Work to complete ::
#1 In the article about the Kenyan students' weeding robot, what does the robot use as sensors to gather input from its surroundings?
#2 For each statement below, decide whether it agrees with the article on the Kenyan students' weeding robot. Answer yes or no and quote the words that settle it.
(a) The winning team is called The Knights.
(b) Ten teams were picked to go on to the World Championship.
(c) The World Championship was held at the Microsoft Build digital event.
#3 Carry on the article about the Kenyan students' weeding robot, starting right after its last sentence.

Kenyan students win 1.6M for developing a weeding robot

Two students, Michael Mwaisakenyi and Kenneth Gichira, from Jomo Kenyatta University of Agriculture and Technology are the regional winners of the 18th annual Imagine Cup Competition.

The competition saw thousands of students across the world submit innovations that impact the communities they live in.

Six teams were selected to move forward to the World Championship and present their projects to compete for the 2020 trophy on the biggest stage yet — the Microsoft Build digital event.

The winning team, The Knights from Jomo Kenyatta University of Agriculture and Technology, created an automated robot using artificial intelligence to identify and remove weeds from rows of crops.

Their solution uses cameras as sensors to gather input from the environment and eliminate farmers’ need to use environmentally harmful pesticides in their weeding.

As part of winning the regional finals, the team won $8,000 (Sh800,000) each. Prizes also included Azure credits and a spot in the Imagine Cup World Championship event.

“Imagine Cup has always aimed to empower students to use their imagination and passion for technology to develop innovative and inclusive solutions that tackle key societal issues. This aligns directly with Microsoft ongoing commitment to providing students with the necessary resources and platforms to hone and grow their skills.

With an increasing focus on bringing the world together digitally, we’re continuously encouraged by the projects young developers create to make a difference. We are also extremely proud of The Knights, who by making it to the championship event, have reaffirmed Kenya and Africa’s immense potential to create solutions that directly address socio-economic needs within industries such as the agricultural sector,” said Kendi Nderitu, country manager for Microsoft in Kenya.

Data to examine ::
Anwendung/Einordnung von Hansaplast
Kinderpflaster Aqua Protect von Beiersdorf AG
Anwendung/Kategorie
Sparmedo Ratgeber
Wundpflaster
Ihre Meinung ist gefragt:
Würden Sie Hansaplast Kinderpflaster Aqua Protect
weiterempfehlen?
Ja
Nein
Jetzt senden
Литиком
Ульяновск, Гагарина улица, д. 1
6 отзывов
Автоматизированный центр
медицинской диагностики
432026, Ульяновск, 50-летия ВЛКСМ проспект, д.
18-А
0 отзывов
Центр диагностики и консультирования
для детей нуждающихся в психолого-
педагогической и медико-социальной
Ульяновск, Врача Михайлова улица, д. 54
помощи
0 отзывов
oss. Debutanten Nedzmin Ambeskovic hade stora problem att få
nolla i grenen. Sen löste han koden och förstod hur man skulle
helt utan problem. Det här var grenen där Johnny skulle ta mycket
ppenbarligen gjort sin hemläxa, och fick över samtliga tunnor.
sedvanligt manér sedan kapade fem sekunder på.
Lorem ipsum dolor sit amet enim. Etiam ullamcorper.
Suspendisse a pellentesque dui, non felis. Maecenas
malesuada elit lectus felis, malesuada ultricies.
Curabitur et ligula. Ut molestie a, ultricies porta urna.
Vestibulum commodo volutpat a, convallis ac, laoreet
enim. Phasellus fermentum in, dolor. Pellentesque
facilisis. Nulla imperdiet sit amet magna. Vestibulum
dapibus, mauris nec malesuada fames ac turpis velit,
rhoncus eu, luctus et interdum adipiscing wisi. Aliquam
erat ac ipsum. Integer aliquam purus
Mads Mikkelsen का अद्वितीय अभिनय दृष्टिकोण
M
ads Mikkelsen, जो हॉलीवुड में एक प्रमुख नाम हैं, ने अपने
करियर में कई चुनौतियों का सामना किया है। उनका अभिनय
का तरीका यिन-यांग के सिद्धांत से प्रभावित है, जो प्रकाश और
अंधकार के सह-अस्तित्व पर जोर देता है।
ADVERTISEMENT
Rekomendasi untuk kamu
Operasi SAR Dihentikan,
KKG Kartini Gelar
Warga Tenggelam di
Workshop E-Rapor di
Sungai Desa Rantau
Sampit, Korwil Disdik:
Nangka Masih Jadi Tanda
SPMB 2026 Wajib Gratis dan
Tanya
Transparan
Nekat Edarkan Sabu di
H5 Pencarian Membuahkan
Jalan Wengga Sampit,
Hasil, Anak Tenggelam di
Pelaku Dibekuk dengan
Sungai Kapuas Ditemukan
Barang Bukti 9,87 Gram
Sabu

Activity answers ::
#1 Cameras

#2
(a) Yes: "The winning team, The Knights from Jomo Kenyatta University of Agriculture and Technology"
(b) No: "Six teams were selected to move forward to the World Championship"
(c) Yes: "compete for the 2020 trophy on the biggest stage yet — the Microsoft Build digital event"

#3
Held in virtual format this year in light of the health safety recommendations, World Finalists pitched their projects during Microsoft Build’s inaugural digital event.

This year the event was judged by innovation experts spanning a variety of technology, diversity, and social change-centred experiences.

Across her extensive career as a tech innovator and leader, Dwana Franklin-Davis, CEO of Reboot Representation, has worked to empower underrepresented groups in technology.

“We are thrilled and look forward to future updates surrounding these innovations. At the same time, we are also encouraged by the sheer talent of all this year’s finalists who clearly put a lot of thought behind their unique tech innovations. As we continue to navigate through the Fourth Industrial Revolution, particularly in such uncertain times, I am confident we will continue to see innovations from young bright minds not only in Africa, but the world over,” said Nderitu.